#### Task goal:
Character for character, transcribe the entries below, minus the images.

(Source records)
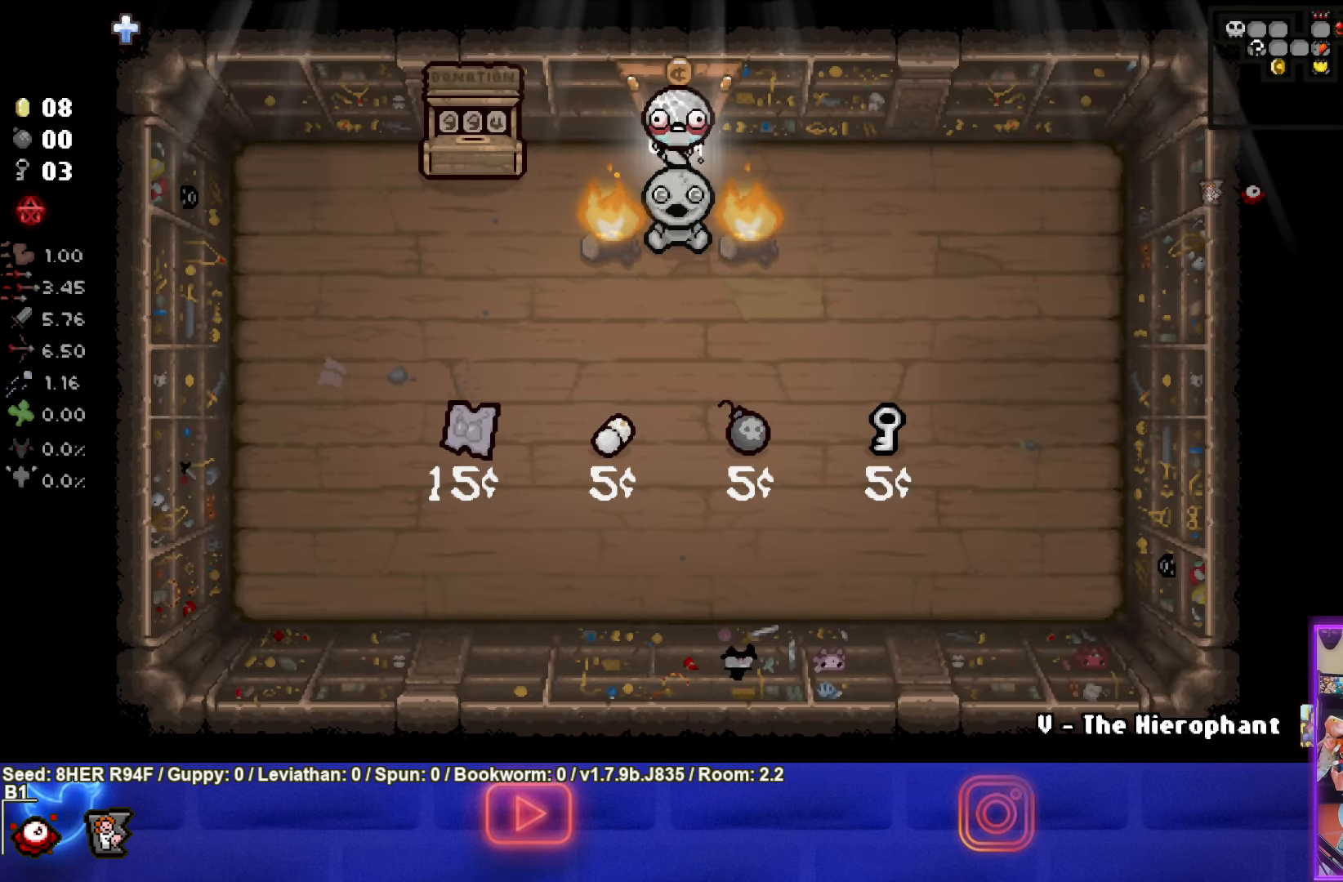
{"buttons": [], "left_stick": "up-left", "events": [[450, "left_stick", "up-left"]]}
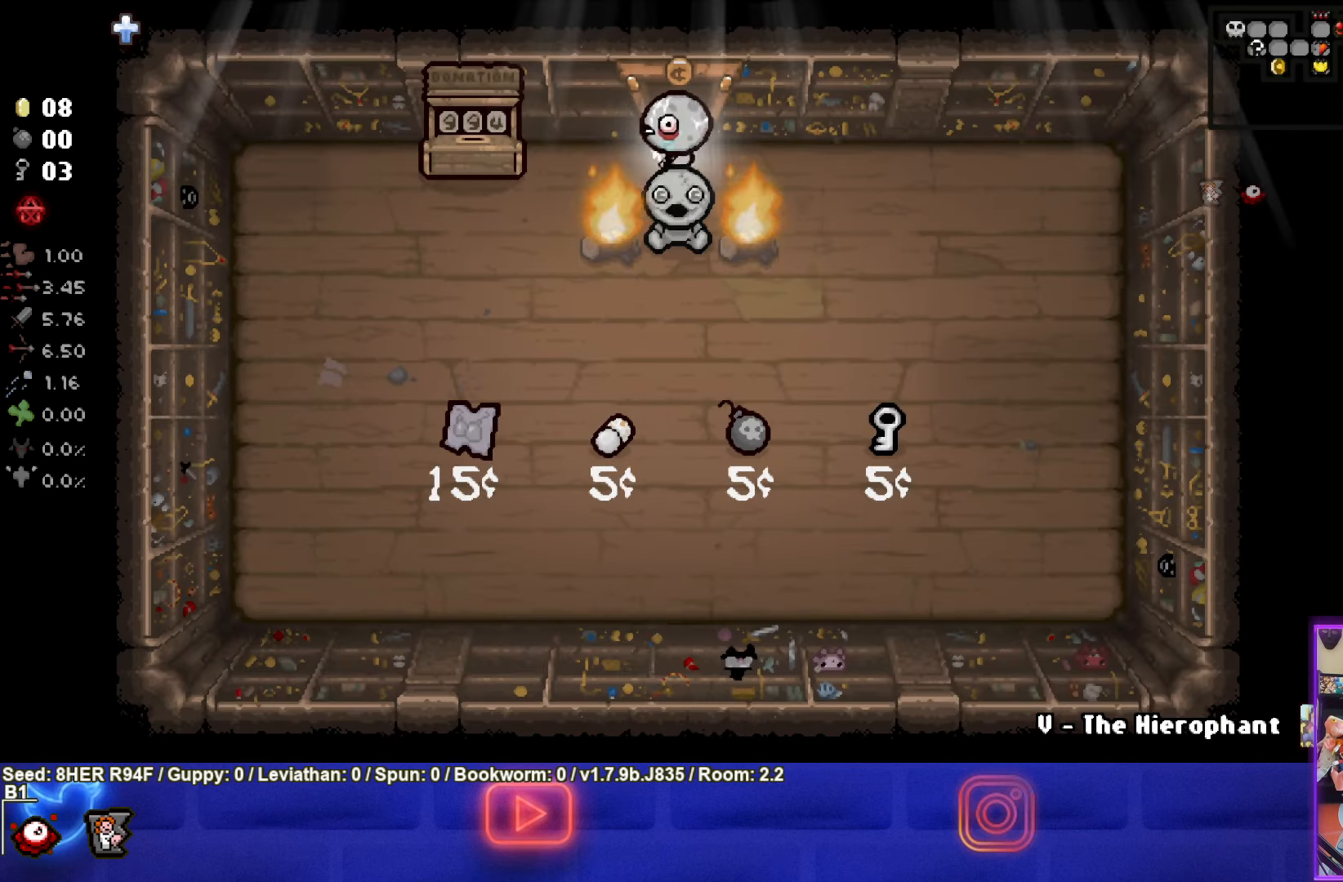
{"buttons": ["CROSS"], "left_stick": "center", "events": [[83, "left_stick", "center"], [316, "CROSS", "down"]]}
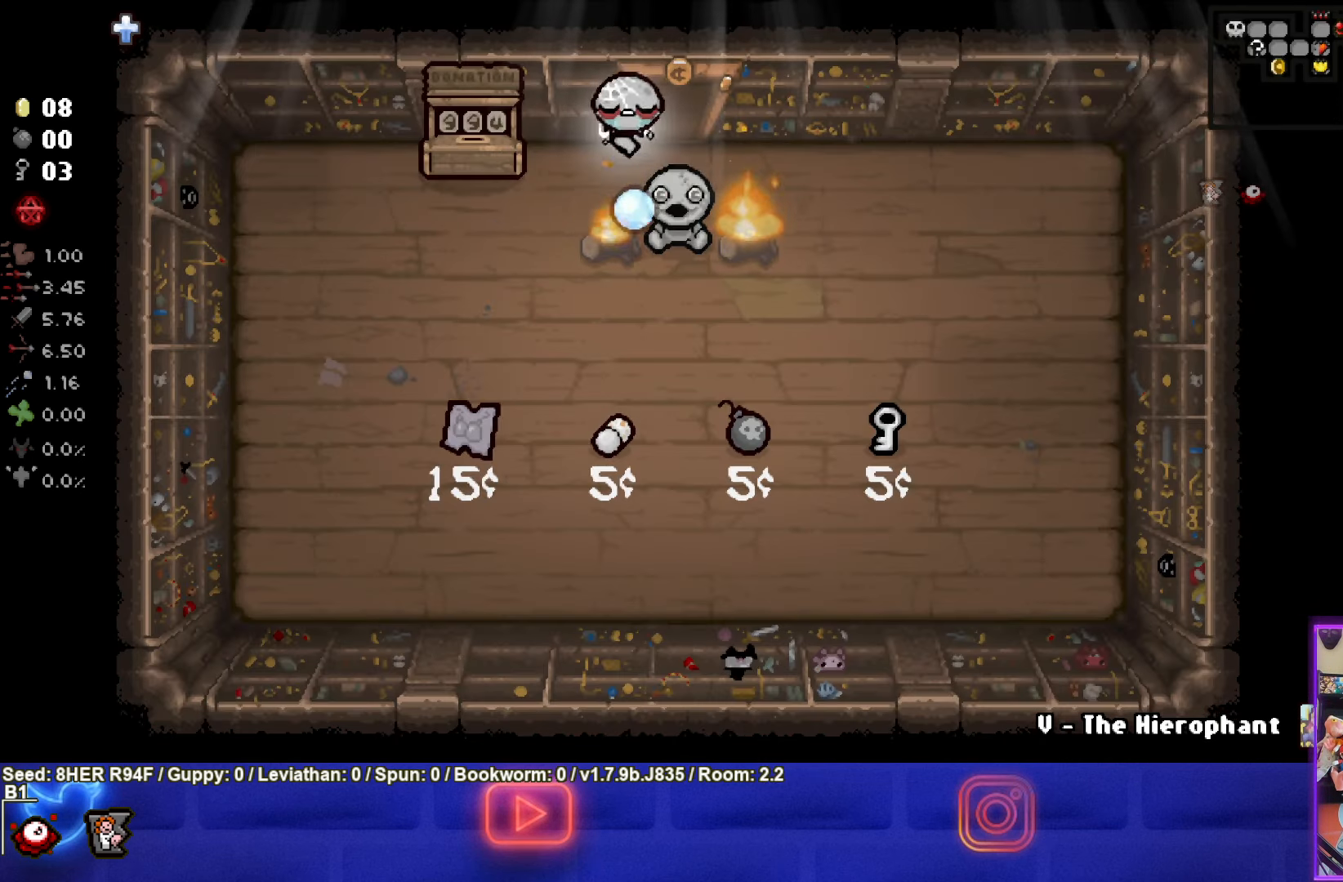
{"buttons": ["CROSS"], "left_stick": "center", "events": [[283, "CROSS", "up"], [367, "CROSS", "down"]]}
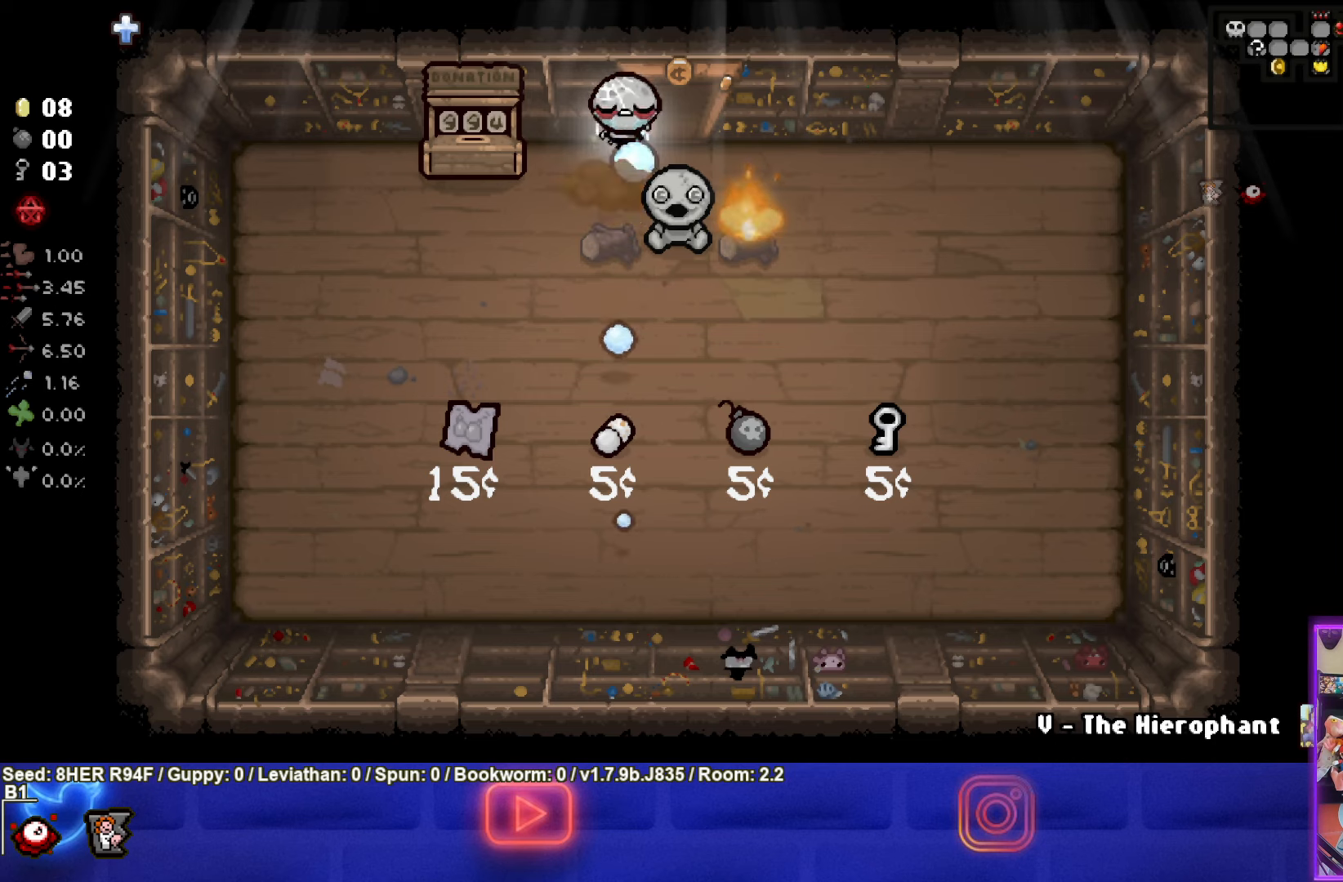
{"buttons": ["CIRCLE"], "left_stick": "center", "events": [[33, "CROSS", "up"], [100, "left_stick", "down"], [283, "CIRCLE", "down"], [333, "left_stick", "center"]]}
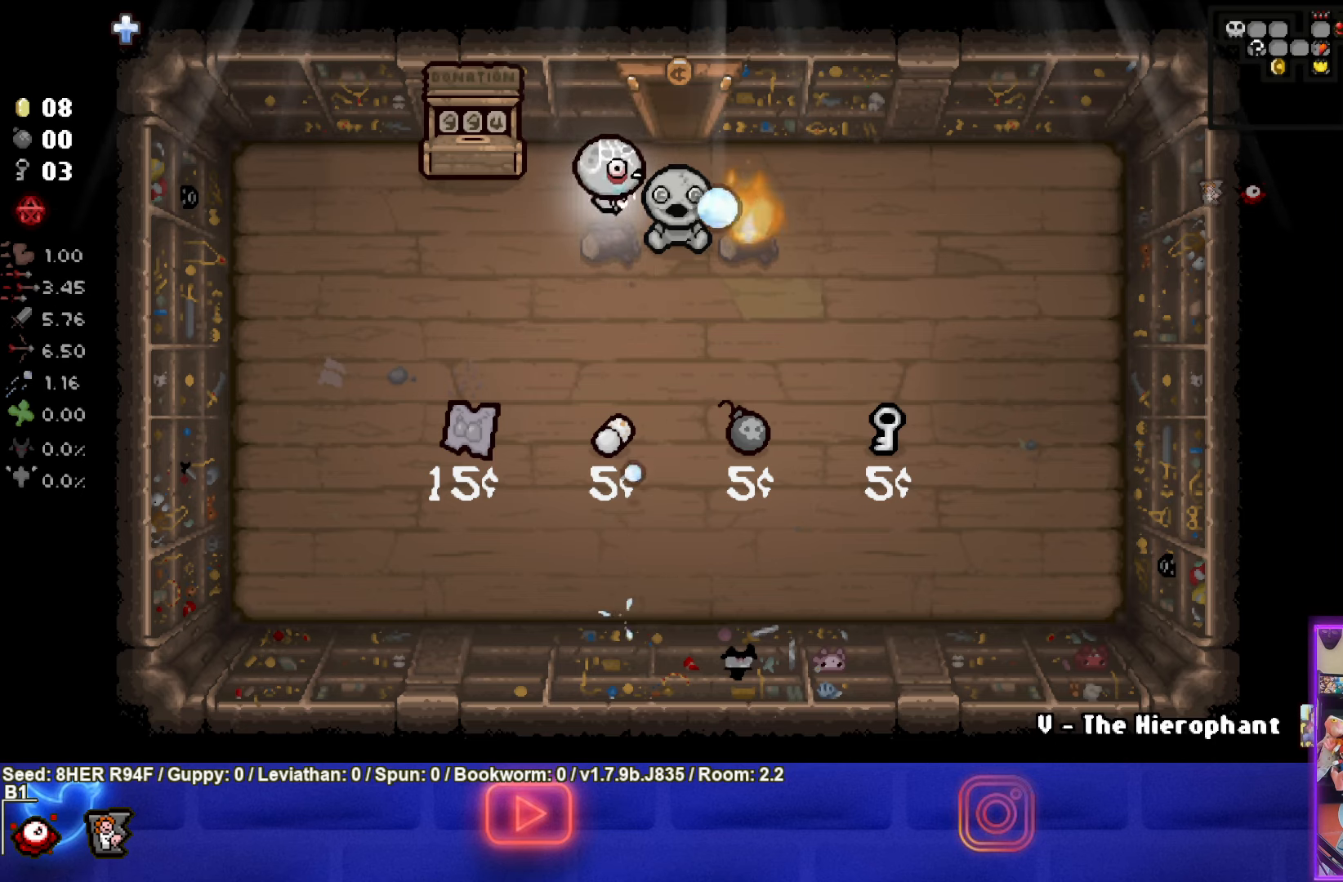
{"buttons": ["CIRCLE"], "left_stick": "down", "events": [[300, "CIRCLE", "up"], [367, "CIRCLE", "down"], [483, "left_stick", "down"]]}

#### Problem solution:
{"buttons": [], "left_stick": "up-left", "events": [[450, "left_stick", "up-left"]]}
{"buttons": ["CROSS"], "left_stick": "center", "events": [[83, "left_stick", "center"], [316, "CROSS", "down"]]}
{"buttons": ["CROSS"], "left_stick": "center", "events": [[283, "CROSS", "up"], [367, "CROSS", "down"]]}
{"buttons": ["CIRCLE"], "left_stick": "center", "events": [[33, "CROSS", "up"], [100, "left_stick", "down"], [283, "CIRCLE", "down"], [333, "left_stick", "center"]]}
{"buttons": ["CIRCLE"], "left_stick": "down", "events": [[300, "CIRCLE", "up"], [367, "CIRCLE", "down"], [483, "left_stick", "down"]]}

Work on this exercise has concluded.